* **Problem details**:
Repeat the lines of the material from its start up to and including the line containing "Очки для компьютера".

* **Transcribed page text**:
-----

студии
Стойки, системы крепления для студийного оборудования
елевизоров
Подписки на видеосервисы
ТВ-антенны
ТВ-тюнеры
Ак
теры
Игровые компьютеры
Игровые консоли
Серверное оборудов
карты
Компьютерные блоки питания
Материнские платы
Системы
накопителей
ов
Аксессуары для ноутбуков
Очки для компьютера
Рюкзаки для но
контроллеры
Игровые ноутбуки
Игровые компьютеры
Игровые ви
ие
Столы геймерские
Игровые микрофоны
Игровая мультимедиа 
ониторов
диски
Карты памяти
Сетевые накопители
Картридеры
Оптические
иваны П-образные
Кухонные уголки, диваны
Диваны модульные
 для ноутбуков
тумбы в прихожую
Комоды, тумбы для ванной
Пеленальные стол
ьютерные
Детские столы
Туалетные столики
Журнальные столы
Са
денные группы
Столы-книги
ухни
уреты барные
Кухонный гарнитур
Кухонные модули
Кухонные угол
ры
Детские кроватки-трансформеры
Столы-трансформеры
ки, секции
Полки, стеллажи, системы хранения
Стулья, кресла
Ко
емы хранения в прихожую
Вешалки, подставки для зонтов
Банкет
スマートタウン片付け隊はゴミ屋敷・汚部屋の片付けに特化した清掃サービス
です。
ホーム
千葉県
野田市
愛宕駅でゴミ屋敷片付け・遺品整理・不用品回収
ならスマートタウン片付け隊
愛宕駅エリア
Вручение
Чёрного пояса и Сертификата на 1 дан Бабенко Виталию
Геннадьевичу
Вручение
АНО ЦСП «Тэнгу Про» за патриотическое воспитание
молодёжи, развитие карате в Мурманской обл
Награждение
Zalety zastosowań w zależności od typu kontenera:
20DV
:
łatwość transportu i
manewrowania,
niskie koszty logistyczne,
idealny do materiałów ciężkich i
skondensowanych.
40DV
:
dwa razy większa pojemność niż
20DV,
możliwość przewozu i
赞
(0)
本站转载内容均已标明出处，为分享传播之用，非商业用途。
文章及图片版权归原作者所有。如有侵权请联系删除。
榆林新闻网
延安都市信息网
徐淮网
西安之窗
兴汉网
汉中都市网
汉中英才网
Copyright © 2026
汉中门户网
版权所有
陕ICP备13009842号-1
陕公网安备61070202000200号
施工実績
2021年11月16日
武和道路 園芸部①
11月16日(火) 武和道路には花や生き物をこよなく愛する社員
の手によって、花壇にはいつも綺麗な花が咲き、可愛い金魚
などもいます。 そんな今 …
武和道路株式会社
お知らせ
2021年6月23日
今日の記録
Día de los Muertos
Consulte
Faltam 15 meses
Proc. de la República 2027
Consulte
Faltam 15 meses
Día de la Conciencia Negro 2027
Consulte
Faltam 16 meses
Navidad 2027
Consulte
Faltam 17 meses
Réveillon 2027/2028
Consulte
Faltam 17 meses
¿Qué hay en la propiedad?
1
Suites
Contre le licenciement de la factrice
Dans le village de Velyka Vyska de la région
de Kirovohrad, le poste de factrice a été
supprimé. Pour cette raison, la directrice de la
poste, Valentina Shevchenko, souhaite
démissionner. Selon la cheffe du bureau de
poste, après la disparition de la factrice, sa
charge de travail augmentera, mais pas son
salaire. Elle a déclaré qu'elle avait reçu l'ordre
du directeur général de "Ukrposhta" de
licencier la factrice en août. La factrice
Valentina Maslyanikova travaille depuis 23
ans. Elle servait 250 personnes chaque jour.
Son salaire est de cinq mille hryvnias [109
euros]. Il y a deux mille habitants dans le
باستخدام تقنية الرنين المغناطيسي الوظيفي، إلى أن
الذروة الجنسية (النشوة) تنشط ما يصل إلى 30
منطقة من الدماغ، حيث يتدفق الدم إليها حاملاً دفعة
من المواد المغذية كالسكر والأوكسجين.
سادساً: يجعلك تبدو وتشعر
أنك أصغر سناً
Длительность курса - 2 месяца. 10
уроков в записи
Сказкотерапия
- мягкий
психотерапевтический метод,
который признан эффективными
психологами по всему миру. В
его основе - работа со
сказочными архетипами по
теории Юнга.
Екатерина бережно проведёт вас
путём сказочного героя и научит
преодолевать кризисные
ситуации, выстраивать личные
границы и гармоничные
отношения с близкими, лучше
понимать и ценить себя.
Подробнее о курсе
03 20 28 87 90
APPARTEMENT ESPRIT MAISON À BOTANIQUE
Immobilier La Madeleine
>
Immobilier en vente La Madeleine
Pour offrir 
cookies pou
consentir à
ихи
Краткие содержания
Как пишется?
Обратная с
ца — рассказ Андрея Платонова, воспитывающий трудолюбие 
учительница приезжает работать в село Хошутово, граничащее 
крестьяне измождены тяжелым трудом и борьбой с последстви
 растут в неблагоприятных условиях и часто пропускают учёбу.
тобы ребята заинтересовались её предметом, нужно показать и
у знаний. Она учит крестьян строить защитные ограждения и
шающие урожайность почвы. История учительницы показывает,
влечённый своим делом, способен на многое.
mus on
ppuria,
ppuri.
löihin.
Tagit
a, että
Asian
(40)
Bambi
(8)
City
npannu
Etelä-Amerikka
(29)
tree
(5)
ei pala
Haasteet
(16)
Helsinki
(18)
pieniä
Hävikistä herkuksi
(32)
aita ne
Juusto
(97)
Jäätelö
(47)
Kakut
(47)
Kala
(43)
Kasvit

-----

* **Solution to the exercise**:
студии
Стойки, системы крепления для студийного оборудования
елевизоров
Подписки на видеосервисы
ТВ-антенны
ТВ-тюнеры
Ак
теры
Игровые компьютеры
Игровые консоли
Серверное оборудов
карты
Компьютерные блоки питания
Материнские платы
Системы
накопителей
ов
Аксессуары для ноутбуков
Очки для компьютера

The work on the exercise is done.